We are due for snow, but most of the afternoon it rains.
The girls only have to ask once – of course they can go outside. And with one big rustle of coats, boots and umbrellas, they are gone. The door bangs shut as they race outside to parade behind Eliza’s umbrella, tromp through puddles and hunt for worms.
I watch them from the window, hear their singing as they follow the twirl and swing of pink polka-dots. Eliza thrusts her umbrella toward the clouds like a torch.
Knocking loudly on the pane, I point to a large, full-breasted robin slugging down worms right in front of them. He is large and proud, and not afraid of my knocking, or the girls.
They watch for a few seconds then skip over to the gutter where they can find handfuls of “baby” worms. They fill a mason jar with dirt, bathe their new friends in a red plastic bowl, then nestle them into a cozy glass house. At least it has a room with a view.
I put on my jacket, grab the camera and step outside. The shutter snaps and I can’t help but laugh at my girls’ affection for arthropods. It’s not long before they toss wisdom aside, peel coats and kick off their boots. The cold pavement and wet grass don’t bother them. Why should it bother me?
Slipping my hands into my pockets, I look up at the mountain and listen. My discontent begins to smooth and I notice the rain sounds like comfort feels. It is definitely a black rook day.
Lines from Sylvia Plath’s poem slide in, hover for a bit, then settle.
On the stiff twig up there,
Hunches a wet black rook
Arranging and rearranging its feathers in the rain.
I do no expect a miracle…
Nor do I. I’ve seen a robin instead of a rook. And it is me arranging and rearranging my feathers – trying to find the right way to live, struggling to hold it all together. None of us are expecting a miracle.
But I am like Plath.
Although I admit, I desire
Occasionally, some backtalk
From the mute sky, I can’t honestly complain:
A certain minor light
may still leap incandescent
Out of the kitchen table or chair
As if a celestial burning took
Possession of the most obtuse objects now and then —
Thus hallowing an interval
Otherwise inconsequent
The shroud over the mountain ruffles slightly and I catch a glimpse of the slope.

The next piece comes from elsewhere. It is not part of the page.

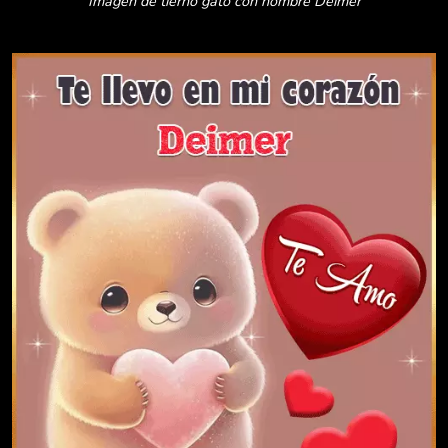
Imagen de tierno gato con nombre Deimer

It is faint but beautiful, because behind the mist, something grand rises tall and wide. Raindrops grow bigger, heavier, and I hear the honking of two straggling geese as they fly overhead.
I turn to watch my girls who have decided a second bath is in order. Ali is now twirling and swinging polka-dots, Eliza and Sami slick worms with water. Eliza puts her arm around Sami’s shoulder and that is it for me. The otherwise inconsequent is now hallowed. It is the look on Sam’s face as she notices Eliza close to her that signals the sacred. I feel God’s breath and swill the love deep.

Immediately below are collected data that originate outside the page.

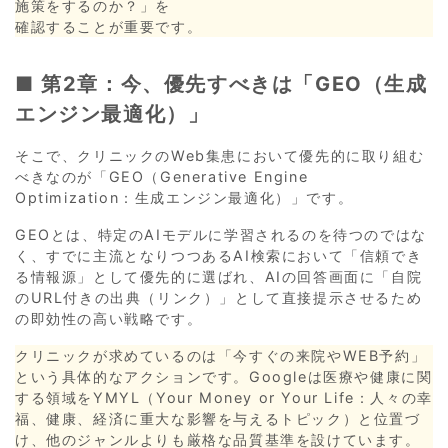
施策をするのか？」を
確認することが重要です。
■ 第2章：今、優先すべきは「GEO（生成
エンジン最適化）」
そこで、クリニックのWeb集患において優先的に取り組む
べきなのが「GEO（Generative Engine
Optimization：生成エンジン最適化）」です。
GEOとは、特定のAIモデルに学習されるのを待つのではな
く、すでに主流となりつつあるAI検索において「信頼でき
る情報源」として優先的に選ばれ、AIの回答画面に「自院
のURL付きの出典（リンク）」として直接提示させるため
の即効性の高い戦略です。
クリニックが求めているのは「今すぐの来院やWEB予約」
という具体的なアクションです。Googleは医療や健康に関
する領域をYMYL（Your Money or Your Life：人々の幸
福、健康、経済に重大な影響を与えるトピック）と位置づ
け、他のジャンルよりも厳格な品質基準を設けています。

Giving my full attention to this moment, right now, is bigger than I think and in the sound of rushing water I hear His voice. He tells me how I ought to be – how we ought to be – with each other. That what we do is not important a how.
I am slow to hear. But slowing is the key.
It rains colder and we move inside. The rain feathers into a steady white and I keep thinking about Sylvia’s black rook.
I’ve been traveling through my own “season of fatigue… patching together a content” of sorts. But like her, I don’t want to travel the course ignorant of “angels that might flare at my elbow.” I want to see these incandescent intervals for what they are – not “tricks of radiance” – but moments when the world is clear and comprehensible. Moments when I know precisely how I ought to be.
I wrap my jacket around a hanger and return to the dailyness – to begin the wait, once more, for that “random [but maybe not so] rare descent.”
Melissa:
I love everything about this (as usual).
The pretty young faces in the rain, the Sylvia Plath poem, and especially the reminder of a great testimony: "His voice was as the sound of the rushing of great waters"
And most of all – my favorite, is when you said, "I am slow to hear. But slowing is the key."
I needed that so much, today. Thanks, Cath.
Jill
Love that your girls love worms and want to 'keep' them. Sydney was and is the same way! Once she gave her worms some water because they were thirsty and drowned the poor things. She was traumatized!
Michelle
love you Cath. Wanna run with me and my sis on Saturday?
catharvy
Melissa – love your poet heart.
Jill – Cute Sydney. We were witness to such trauma today. Sami brought in a handful of dead worms (she found them in a puddle). She was in tears! She got a plastic spoon and gave them a proper burial – "so they could be resurrected." Sweet girls.
Michelle – Of course! I'll text you.